Exercise aim:
Rewrite the items from the start through the line containing "[v(-2.9, 15.2) *", replacing "skLineSegment" with "skLine" and keeping everything else unchanged. Leave the pictures out of your answer.

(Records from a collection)
________________________________________

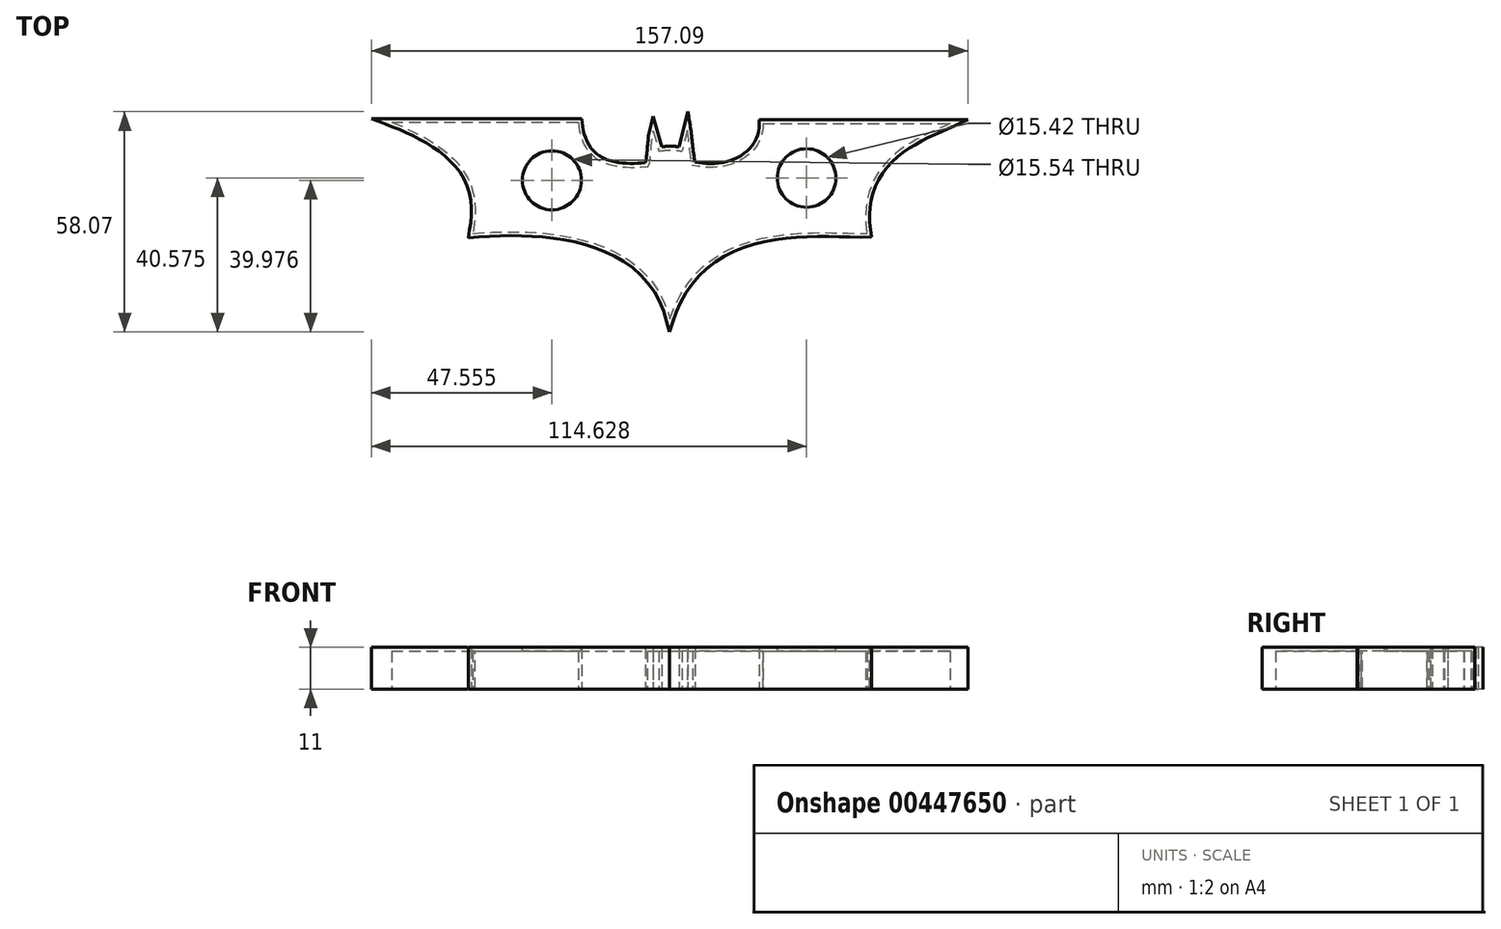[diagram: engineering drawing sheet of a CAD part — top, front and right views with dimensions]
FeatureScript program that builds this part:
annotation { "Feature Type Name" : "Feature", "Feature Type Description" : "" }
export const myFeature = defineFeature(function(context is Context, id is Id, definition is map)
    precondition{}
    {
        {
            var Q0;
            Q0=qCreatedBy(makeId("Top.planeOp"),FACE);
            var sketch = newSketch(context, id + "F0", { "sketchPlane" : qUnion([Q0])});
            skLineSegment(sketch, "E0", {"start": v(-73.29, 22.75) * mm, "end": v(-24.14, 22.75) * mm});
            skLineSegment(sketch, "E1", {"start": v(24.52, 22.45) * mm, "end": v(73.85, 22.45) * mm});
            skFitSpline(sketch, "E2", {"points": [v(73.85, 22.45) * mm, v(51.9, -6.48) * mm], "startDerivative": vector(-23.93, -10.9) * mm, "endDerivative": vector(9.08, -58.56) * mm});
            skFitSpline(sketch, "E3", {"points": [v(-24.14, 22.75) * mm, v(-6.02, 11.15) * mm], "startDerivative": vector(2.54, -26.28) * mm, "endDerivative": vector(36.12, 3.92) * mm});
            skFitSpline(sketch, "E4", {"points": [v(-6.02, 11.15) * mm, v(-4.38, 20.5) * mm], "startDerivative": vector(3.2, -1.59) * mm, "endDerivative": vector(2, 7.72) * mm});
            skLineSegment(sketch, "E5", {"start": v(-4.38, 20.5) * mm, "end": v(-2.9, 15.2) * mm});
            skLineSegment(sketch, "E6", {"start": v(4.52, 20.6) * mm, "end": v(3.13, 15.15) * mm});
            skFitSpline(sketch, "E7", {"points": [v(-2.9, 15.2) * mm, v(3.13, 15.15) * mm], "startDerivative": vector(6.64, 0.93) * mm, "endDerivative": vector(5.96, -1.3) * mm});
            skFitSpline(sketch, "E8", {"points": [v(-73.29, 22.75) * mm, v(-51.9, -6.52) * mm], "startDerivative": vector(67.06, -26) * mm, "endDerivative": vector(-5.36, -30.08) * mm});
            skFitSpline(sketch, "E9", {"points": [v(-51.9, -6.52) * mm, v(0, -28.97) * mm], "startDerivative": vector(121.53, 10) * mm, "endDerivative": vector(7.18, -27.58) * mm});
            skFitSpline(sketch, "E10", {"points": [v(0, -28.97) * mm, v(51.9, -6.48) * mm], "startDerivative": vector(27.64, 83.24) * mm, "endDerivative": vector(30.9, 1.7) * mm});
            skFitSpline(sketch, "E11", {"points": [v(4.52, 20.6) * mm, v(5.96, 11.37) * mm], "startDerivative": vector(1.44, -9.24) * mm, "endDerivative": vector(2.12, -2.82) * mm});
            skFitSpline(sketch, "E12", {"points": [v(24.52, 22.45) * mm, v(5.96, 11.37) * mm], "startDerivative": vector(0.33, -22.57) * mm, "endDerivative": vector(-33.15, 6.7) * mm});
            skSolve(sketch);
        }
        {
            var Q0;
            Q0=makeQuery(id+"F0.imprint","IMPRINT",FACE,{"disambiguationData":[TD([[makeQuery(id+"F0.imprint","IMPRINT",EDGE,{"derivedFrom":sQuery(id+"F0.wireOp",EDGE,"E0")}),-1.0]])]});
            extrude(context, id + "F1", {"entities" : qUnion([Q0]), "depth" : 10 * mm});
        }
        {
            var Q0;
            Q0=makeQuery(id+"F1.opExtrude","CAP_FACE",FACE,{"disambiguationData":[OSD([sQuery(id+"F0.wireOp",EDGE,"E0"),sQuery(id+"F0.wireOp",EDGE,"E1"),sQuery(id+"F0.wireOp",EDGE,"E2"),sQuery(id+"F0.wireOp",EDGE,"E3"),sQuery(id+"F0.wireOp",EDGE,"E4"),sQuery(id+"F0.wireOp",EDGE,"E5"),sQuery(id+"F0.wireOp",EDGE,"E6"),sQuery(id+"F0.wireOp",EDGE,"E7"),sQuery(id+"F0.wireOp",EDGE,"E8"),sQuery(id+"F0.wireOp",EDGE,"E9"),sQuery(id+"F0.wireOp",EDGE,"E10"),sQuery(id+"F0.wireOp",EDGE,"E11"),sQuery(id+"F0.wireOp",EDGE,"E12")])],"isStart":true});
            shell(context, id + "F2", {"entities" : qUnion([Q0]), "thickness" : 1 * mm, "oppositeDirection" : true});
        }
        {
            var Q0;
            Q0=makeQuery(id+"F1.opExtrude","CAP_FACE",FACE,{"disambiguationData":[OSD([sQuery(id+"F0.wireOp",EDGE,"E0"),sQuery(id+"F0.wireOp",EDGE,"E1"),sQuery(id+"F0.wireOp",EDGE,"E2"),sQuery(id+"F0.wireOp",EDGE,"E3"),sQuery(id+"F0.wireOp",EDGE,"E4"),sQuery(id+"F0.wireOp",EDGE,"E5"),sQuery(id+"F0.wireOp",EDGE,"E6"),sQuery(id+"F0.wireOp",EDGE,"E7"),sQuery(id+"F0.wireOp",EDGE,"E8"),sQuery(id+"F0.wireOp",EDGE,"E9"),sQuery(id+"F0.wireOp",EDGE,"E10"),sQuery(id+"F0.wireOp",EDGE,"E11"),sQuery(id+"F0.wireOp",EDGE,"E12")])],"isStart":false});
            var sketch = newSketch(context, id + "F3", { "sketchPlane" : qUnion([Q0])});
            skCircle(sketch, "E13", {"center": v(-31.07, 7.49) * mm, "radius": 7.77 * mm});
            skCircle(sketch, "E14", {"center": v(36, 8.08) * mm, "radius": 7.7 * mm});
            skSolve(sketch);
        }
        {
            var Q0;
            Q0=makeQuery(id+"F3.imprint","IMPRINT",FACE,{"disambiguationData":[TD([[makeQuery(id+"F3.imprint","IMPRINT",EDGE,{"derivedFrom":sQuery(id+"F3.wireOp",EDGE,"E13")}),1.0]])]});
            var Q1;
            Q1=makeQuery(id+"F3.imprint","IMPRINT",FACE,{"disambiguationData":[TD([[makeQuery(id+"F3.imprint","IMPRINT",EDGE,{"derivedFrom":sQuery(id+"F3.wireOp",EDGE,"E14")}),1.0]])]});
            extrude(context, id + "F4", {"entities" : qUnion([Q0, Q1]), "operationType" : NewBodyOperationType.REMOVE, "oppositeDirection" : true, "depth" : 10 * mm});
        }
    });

________________________________________

Answer to the task:
[diagram: engineering drawing sheet of a CAD part — top, front and right views with dimensions]
FeatureScript program that builds this part:
annotation { "Feature Type Name" : "Feature", "Feature Type Description" : "" }
export const myFeature = defineFeature(function(context is Context, id is Id, definition is map)
    precondition{}
    {
        {
            var Q0;
            Q0=qCreatedBy(makeId("Top.planeOp"),FACE);
            var sketch = newSketch(context, id + "F0", { "sketchPlane" : qUnion([Q0])});
            skLine(sketch, "E0", {"start": v(-73.29, 22.75) * mm, "end": v(-24.14, 22.75) * mm});
            skLine(sketch, "E1", {"start": v(24.52, 22.45) * mm, "end": v(73.85, 22.45) * mm});
            skFitSpline(sketch, "E2", {"points": [v(73.85, 22.45) * mm, v(51.9, -6.48) * mm], "startDerivative": vector(-23.93, -10.9) * mm, "endDerivative": vector(9.08, -58.56) * mm});
            skFitSpline(sketch, "E3", {"points": [v(-24.14, 22.75) * mm, v(-6.02, 11.15) * mm], "startDerivative": vector(2.54, -26.28) * mm, "endDerivative": vector(36.12, 3.92) * mm});
            skFitSpline(sketch, "E4", {"points": [v(-6.02, 11.15) * mm, v(-4.38, 20.5) * mm], "startDerivative": vector(3.2, -1.59) * mm, "endDerivative": vector(2, 7.72) * mm});
            skLine(sketch, "E5", {"start": v(-4.38, 20.5) * mm, "end": v(-2.9, 15.2) * mm});
            skLine(sketch, "E6", {"start": v(4.52, 20.6) * mm, "end": v(3.13, 15.15) * mm});
            skFitSpline(sketch, "E7", {"points": [v(-2.9, 15.2) * mm, v(3.13, 15.15) * mm], "startDerivative": vector(6.64, 0.93) * mm, "endDerivative": vector(5.96, -1.3) * mm});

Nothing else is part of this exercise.